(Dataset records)
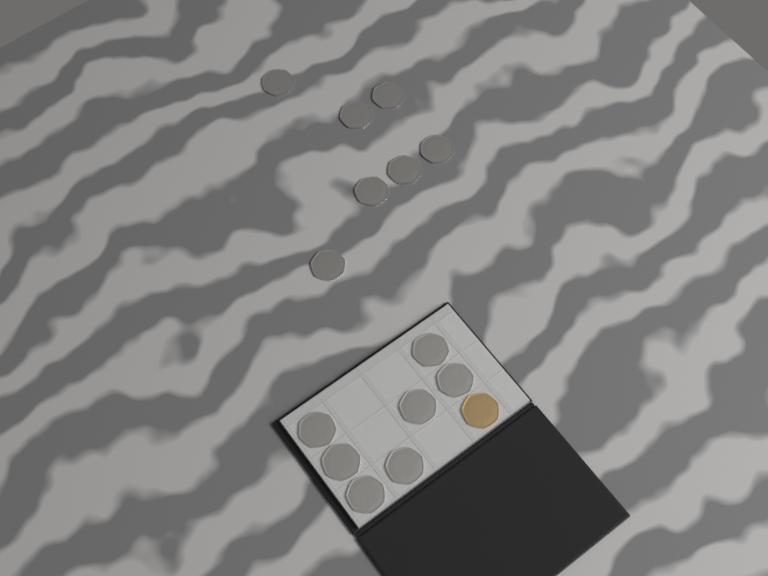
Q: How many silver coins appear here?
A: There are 14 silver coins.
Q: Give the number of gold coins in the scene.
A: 1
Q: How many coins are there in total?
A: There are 15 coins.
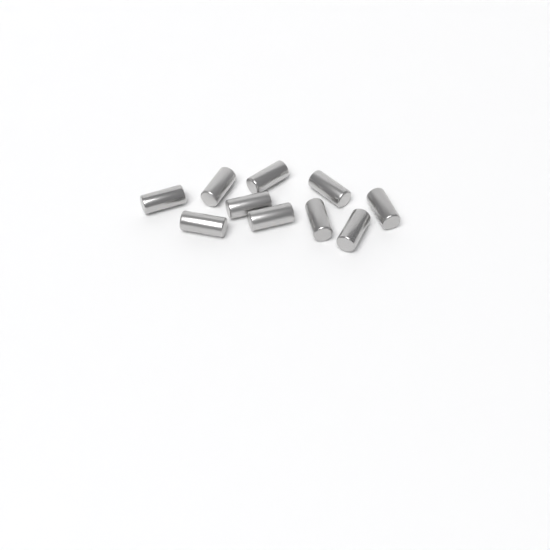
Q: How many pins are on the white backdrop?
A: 10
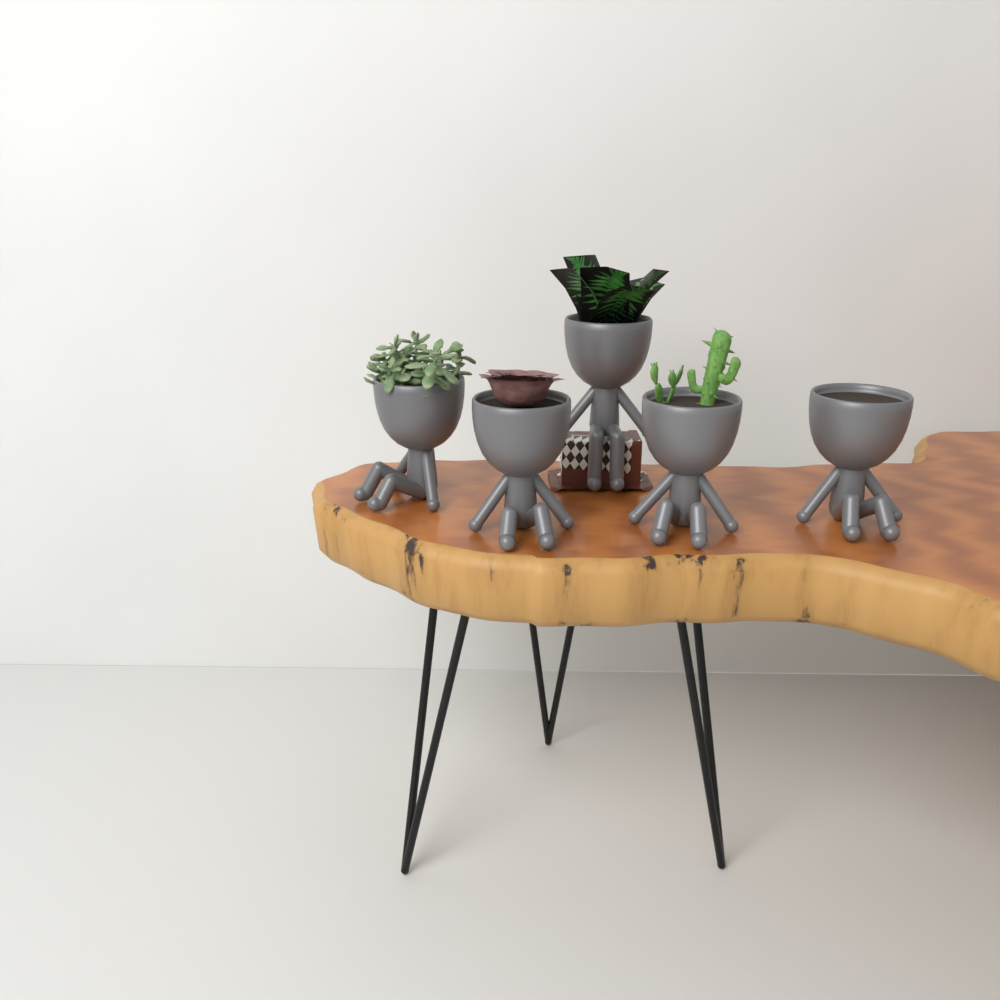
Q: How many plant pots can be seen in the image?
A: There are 5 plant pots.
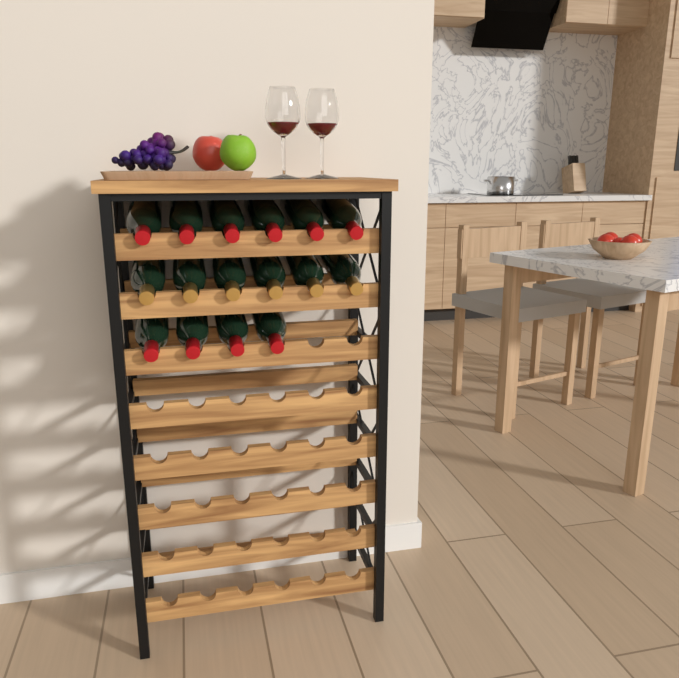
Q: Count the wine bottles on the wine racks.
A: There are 16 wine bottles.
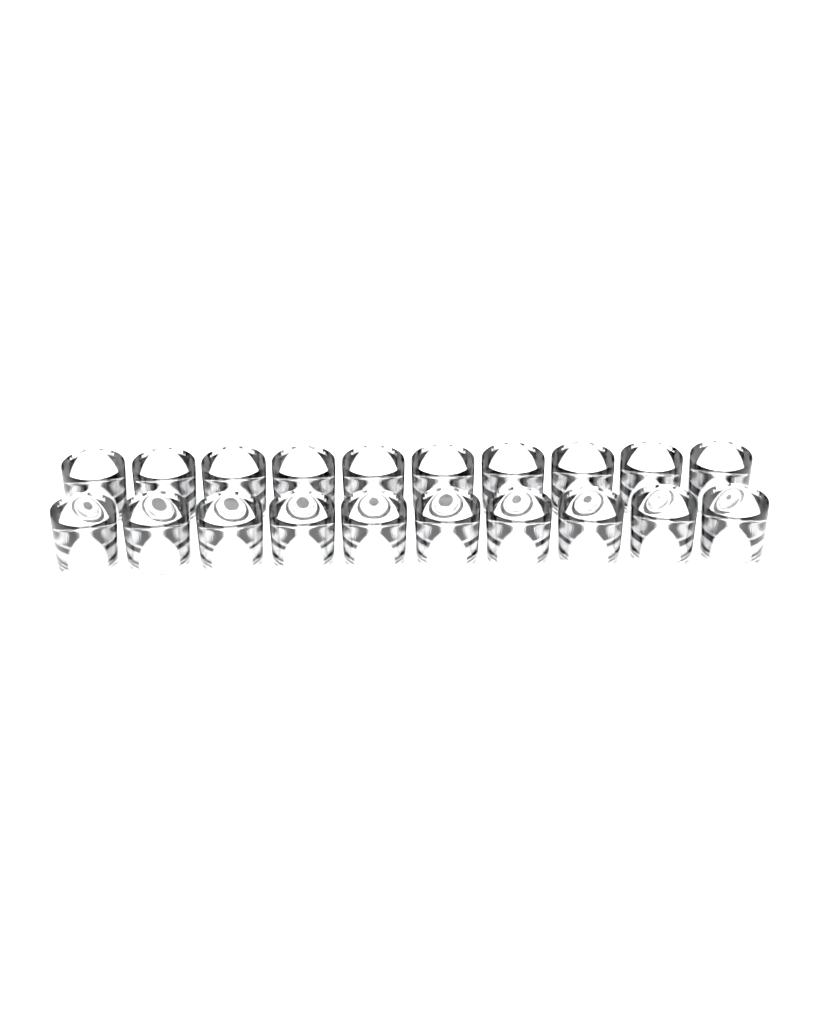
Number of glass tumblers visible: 20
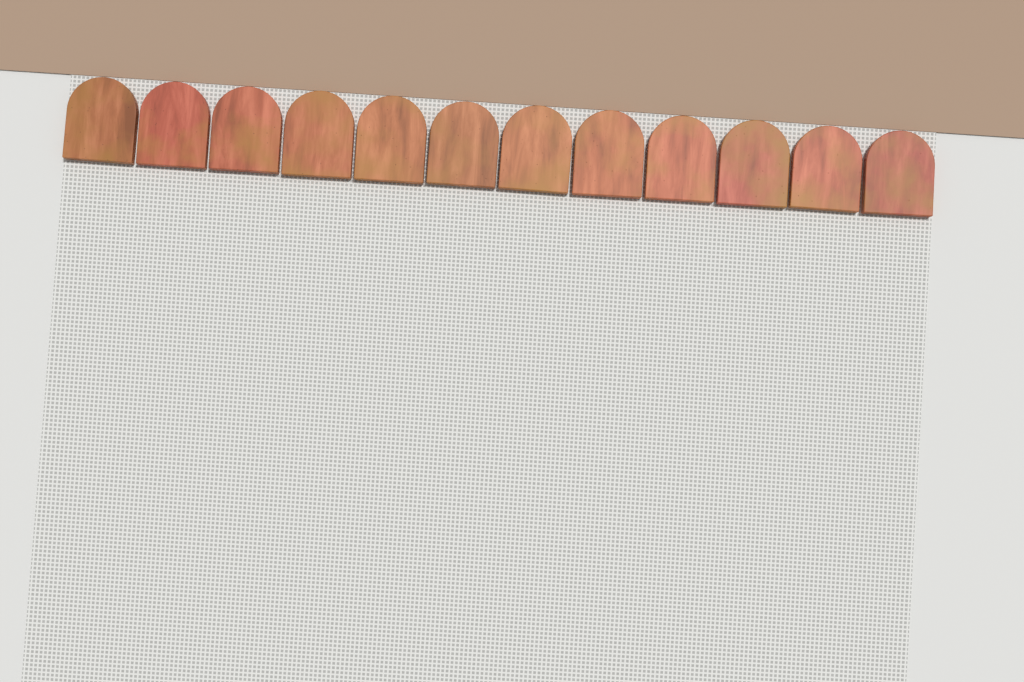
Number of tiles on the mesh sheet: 12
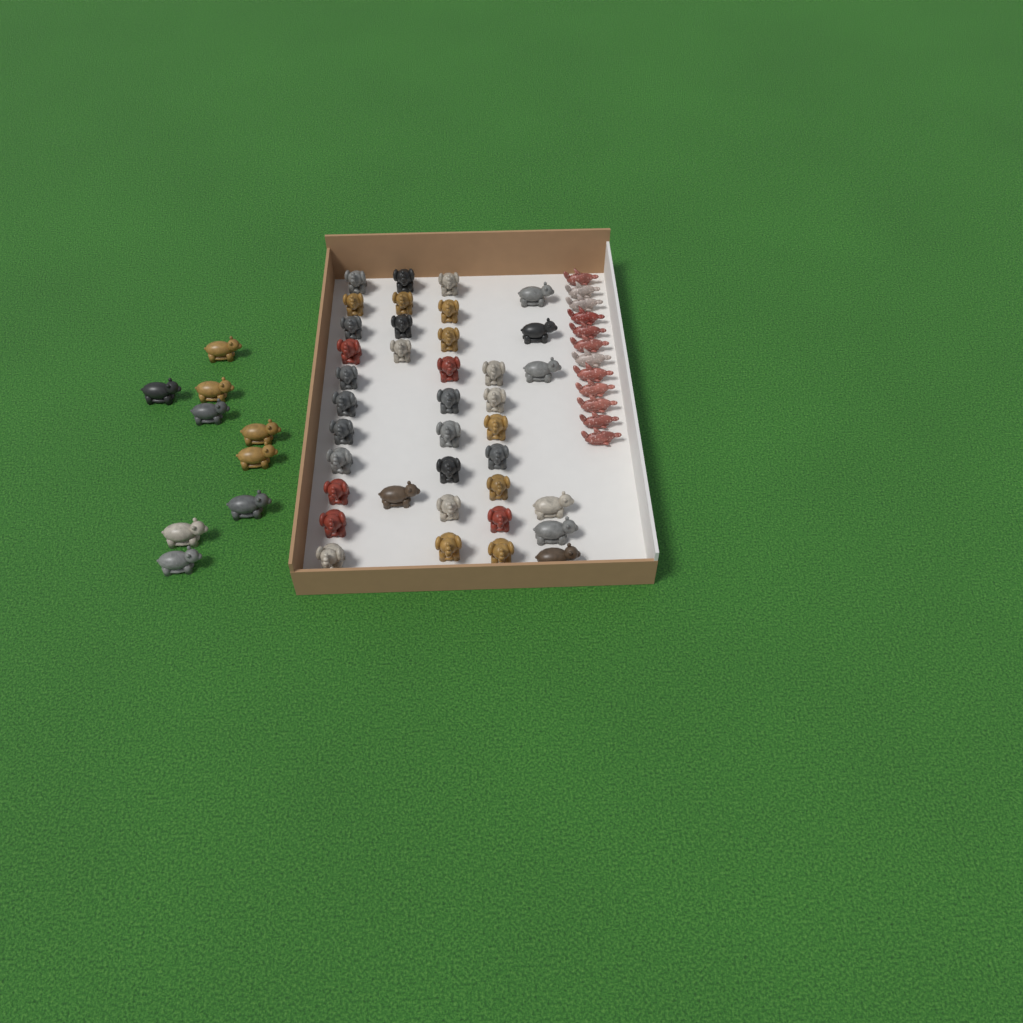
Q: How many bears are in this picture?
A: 16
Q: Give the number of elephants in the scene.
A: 31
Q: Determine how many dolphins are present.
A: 12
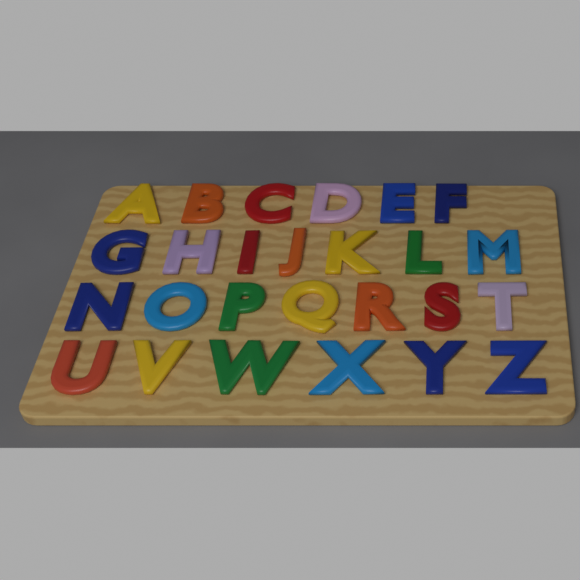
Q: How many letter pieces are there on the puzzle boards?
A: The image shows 26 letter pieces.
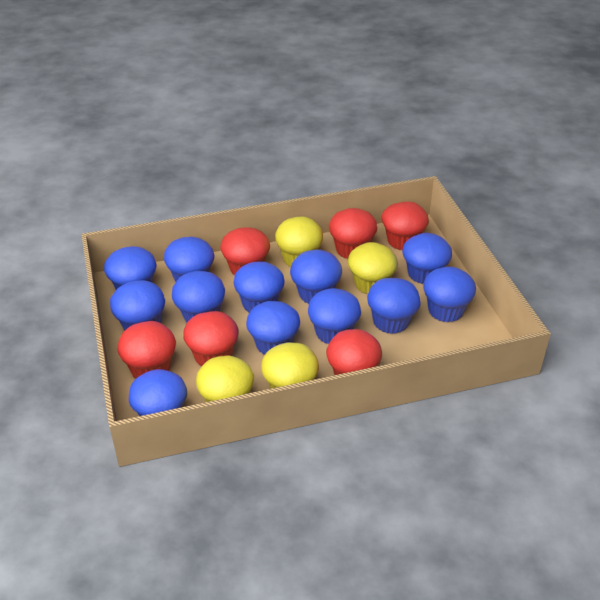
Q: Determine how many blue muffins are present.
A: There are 12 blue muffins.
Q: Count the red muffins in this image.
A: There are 6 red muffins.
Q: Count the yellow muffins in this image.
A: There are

Exercise directions
Write the records above again with "muffins" switched to "cupcakes" wherever it occurs, keeping everything else the same. Leave out the pictures.

Written reply
Q: How many silver coins appear here?
A: There are 14 silver coins.
Q: Give the number of gold coins in the scene.
A: 1
Q: How many coins are there in total?
A: There are 15 coins.
Q: How many pins are on the white backdrop?
A: 10
Q: How many plant pots can be seen in the image?
A: There are 5 plant pots.
Q: Count the wine bottles on the wine racks.
A: There are 16 wine bottles.
Number of glass tumblers visible: 20
Number of tiles on the mesh sheet: 12
Q: How many bears are in this picture?
A: 16
Q: Give the number of elephants in the scene.
A: 31
Q: Determine how many dolphins are present.
A: 12
Q: How many letter pieces are there on the puzzle boards?
A: The image shows 26 letter pieces.
Q: Determine how many blue cupcakes are present.
A: There are 12 blue cupcakes.
Q: Count the red cupcakes in this image.
A: There are 6 red cupcakes.
Q: Count the yellow cupcakes in this image.
A: There are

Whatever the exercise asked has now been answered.